Lang Whitaker, NBA.com’s All Ball blog: To be honest, they don’t look all that different to me, other than perhaps playing with a little more pace. We aren’t entirely privileged to knowing how things were in that locker room before Blatt was deposed, but my guess is the biggest change post-Blatt is in the locker room dynamic and around the organization. And sure, the field may be closer to the Cavs than they were a year ago, but I’ll still take the Cavs.

11 Comments

  1. Z fletcher says:

    Just leave the air conditioning on and lbj is good to go

  2. Al says:

    wow… “the field”? Clearly a very biased article. Toronto has had the 2nd best record in the East for most of the season and are giving Cavs a run for their money for the 1st spot. They’re also 2-1 against the Cavs. Oh, and forgot to mention – they have the 2nd best record in the NBA against the top 12 teams in the league! (2nd only to the Warriors and ahead of Spurs)

  3. Aaron Brookes says:

    If the Pacers drop to eighth seed then the cavs have a problem getting past the first round, George will focus on keeping Lebron out of the games and I just cant see past this round for the Cavs.

  4. Bibong says:

    Defense wins games and their’s has deteiorated by a lot, since Blatt was fired.
    It’s not really Lue’s fault (well maybe just a bit) – it’s the players and management’s fault.
    You can’t give 84 million dollars to a player like Tristan Thompson (LeBron’s own fault here) and expect that to make him better on offense, or give max to Love and expect that to make him better on defense.

    The basic problem there is that they have too many players who think highly of themselves and just won’t make the necessary concessions that most players on championship teams do.
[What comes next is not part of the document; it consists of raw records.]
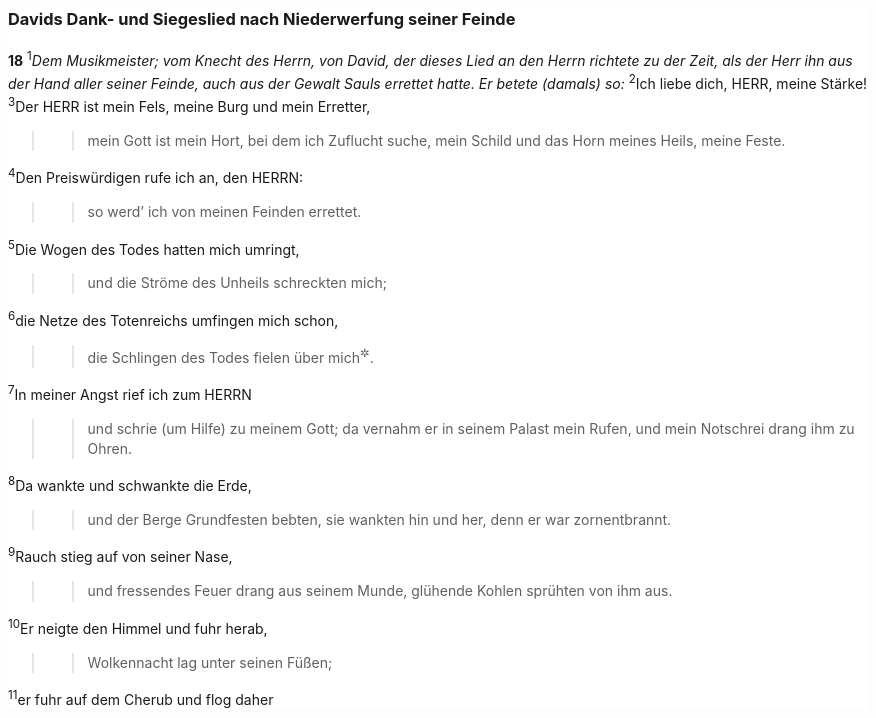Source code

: ### Davids Dank- und Siegeslied nach Niederwerfung seiner Feinde

__18__
<sup>1</sup><em>Dem Musikmeister; vom Knecht des Herrn, von David, der dieses Lied an den Herrn richtete zu der Zeit, als der Herr ihn aus der Hand aller seiner Feinde, auch aus der Gewalt Sauls errettet hatte. Er betete (damals) so:</em>
<sup>2</sup>Ich liebe dich, HERR, meine Stärke!
<sup>3</sup>Der HERR ist mein Fels, meine Burg und mein Erretter,
<blockquote>
<blockquote>
<p>mein Gott ist mein Hort, bei dem ich Zuflucht suche,
mein Schild und das Horn meines Heils, meine Feste.</p>
</blockquote>
</blockquote>
<sup>4</sup>Den Preiswürdigen rufe ich an, den HERRN:
<blockquote>
<blockquote>
so werd’ ich von meinen Feinden errettet.
</blockquote>
</blockquote>
<sup>5</sup>Die Wogen des Todes hatten mich umringt,
<blockquote>
<blockquote>
und die Ströme des Unheils schreckten mich;
</blockquote>
</blockquote>
<sup>6</sup>die Netze des Totenreichs umfingen mich schon,
<blockquote>
<blockquote>
die Schlingen des Todes fielen über mich<sup title="oder: starrten mir entgegen">&#x2732;</sup>.
</blockquote>
</blockquote>
<sup>7</sup>In meiner Angst rief ich zum HERRN
<blockquote>
<blockquote>
<p>und schrie (um Hilfe) zu meinem Gott;
da vernahm er in seinem Palast mein Rufen,
und mein Notschrei drang ihm zu Ohren.</p>
</blockquote>
</blockquote>
<sup>8</sup>Da wankte und schwankte die Erde,
<blockquote>
<blockquote>
<p>und der Berge Grundfesten bebten,
sie wankten hin und her, denn er war zornentbrannt.</p>
</blockquote>
</blockquote>
<sup>9</sup>Rauch stieg auf von seiner Nase,
<blockquote>
<blockquote>
<p>und fressendes Feuer drang aus seinem Munde,
glühende Kohlen sprühten von ihm aus.</p>
</blockquote>
</blockquote>
<sup>10</sup>Er neigte den Himmel und fuhr herab,
<blockquote>
<blockquote>
Wolkennacht lag unter seinen Füßen;
</blockquote>
</blockquote>
<sup>11</sup>er fuhr auf dem Cherub und flog daher
<blockquote>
This ego issue got them in trouble in the first place, but it wasn’t resolved by firing Blatt. The players still have the same ego issues.

    The bright side of it, is that it only takes a small mental change to resolve this.
    Sadly, I just don’t think it’s going to happen.

  5. arshdeep97 says:

    They are forgetting about the raptors who took the season series between the cavs 2-1. Raptors finally have experience on their team compared to the last two seasons and are definitely east contenders if Demare Carrol and valanciunas are healthy

  6. Roger Tornga says:

    I wouldn’t count Miami out. They seem to have Cleveland’s number.

  7. Lebron James is thw ruler of the Leastern Conference. Unfortunately…..

  8. Jackitup says:

    The field. The field is only the Rapters. Are they to scared to mention Toronto. When D. Carrol returns Cleveland will go down. He is a LBJ killer.

  9. Bodjee says:

    Lebron took the Cavs to the Final last year without much help! The question is, can he do it again?